L’épuisette, comme titre tourné vers celui d’un texte (L’Epuisé) que Deleuze consacra justement à l’auteur de Cap au Pire, marque l’entremêlement indébrouillable du filet et de l’enjeu d’épuisement qu’il implique. Non seulement donc, évoqué à l’instant, celui auquel se voue, délibérément, et dans une réalisation honnête et cohérente, l’auteur de K—A... V... Mais aussi celui qui compresse la poésie, et — pour reprendre, légèrement déplacée, l’image d’un geste violent déjà utilisée tout à l’heure — la vide par éclatement, comme on vide un poisson. Toute la démarche tient en effet dans cette vrille harassante dont on pourrait décliner les nuances sous forme de listes presque steiniennes : dans ce qu’incarne en surface le battement incessant de la pièce, de l’écriture aux arts plastiques à l’écriture aux arts plastiques... ; dans le jeu d’effacement réciproque avec lequel la poésie annule la figure et la figure la poésie, chacune n’étant pour l’autre, rien de plus, qu’une émergence qui la dérobe ; dans l’écrasement du synchrone (le « texte ») par le diachrone (l’« image ») par le synchrone par le diachrone... ; dans l’implosion, toujours par épuisement, des discours épuisés, et l’éparpillement de leurs éclats, coupés, déchirés, saucissonnés, qui place au même niveau un mot, une lettre, voire, comme chez Cummings, un signe de ponctuation, c’est-à-dire, à la fln, dans une défiguration (l’arborescence) de la défiguration (la segmentation qui prélève).
________________
◆ Problème posé a: Recopiez à l'identique les lignes de la liste, depuis son début jusqu'à la ligne contenant « road: (298, 255) », celle-ci comprise. Laissez les images de côté dans votre réponse.
Le texte ci-dessus et la liste qui suit sont deux documents indépendants.

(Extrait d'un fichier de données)
________________
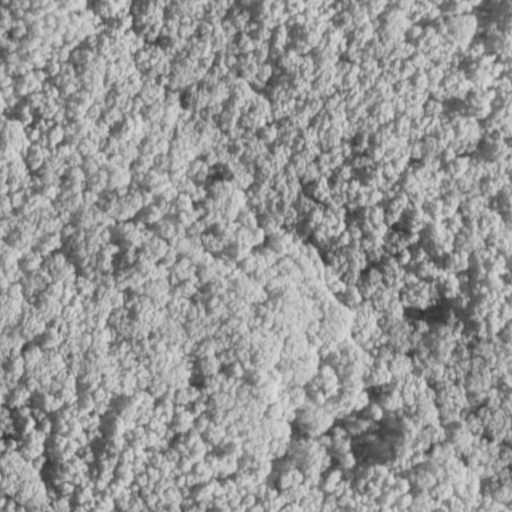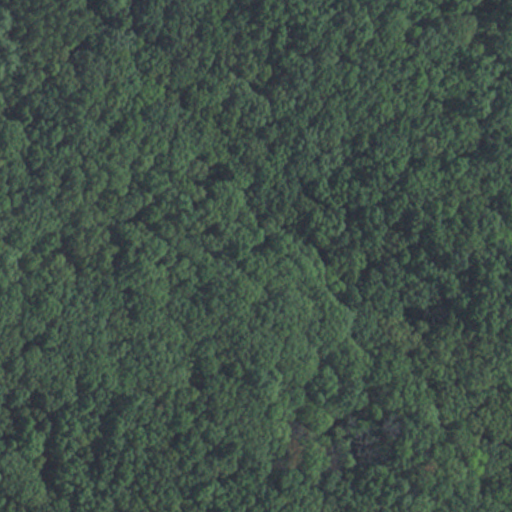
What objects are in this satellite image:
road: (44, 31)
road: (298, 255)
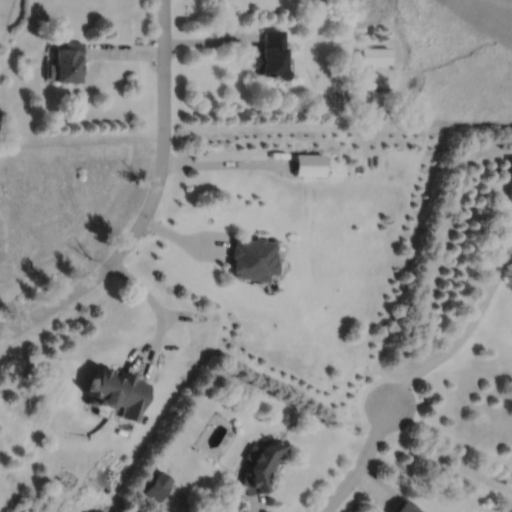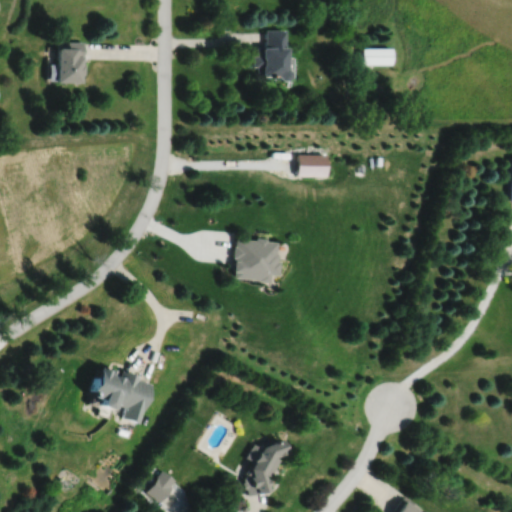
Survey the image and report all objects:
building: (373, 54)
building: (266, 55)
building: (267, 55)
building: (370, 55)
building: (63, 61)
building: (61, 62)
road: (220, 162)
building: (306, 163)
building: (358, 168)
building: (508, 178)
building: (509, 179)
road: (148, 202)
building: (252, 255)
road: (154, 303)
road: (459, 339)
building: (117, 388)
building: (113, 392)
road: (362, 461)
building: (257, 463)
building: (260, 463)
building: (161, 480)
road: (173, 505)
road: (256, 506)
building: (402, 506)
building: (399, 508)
________________
◆ Problème posé b: Reprenez le texte sur L'épuisette et l'épuisement de la poésie là où il s'arrête, en poursuivant son propos.

◆ Réponse a:
What objects are in this satellite image:
road: (44, 31)
road: (298, 255)

◆ Réponse b:
 
Tout cela, bien entendu, appuyé sur une rhétorique générale de l’insistance, fonde à l’évidence un espace qui ne s epuise qu’à enchaîner scrupuleusement les déceptions, ces autres cibles que visent les flèches de K—A... V... Nous l’avons déjà dit, la poésie — et il faudrait, une fois encore, tenir ici, dans le même temps, un discours exactement symétrique au sujet de l’image qui la double — n’advient en effet que comme effet d’annonce : elle arrive, elle arrive, semble clamer bien haut la pièce, — mais elle ne vient jamais de s’épuiser en route, dans cette clameur. Pour Éric Plancke, elle n’est, la poésie, dans un perpétuel mouvement de retrait, qu’une intention. Et qu’une attente infiniment déçue pour l’impossible lecteur.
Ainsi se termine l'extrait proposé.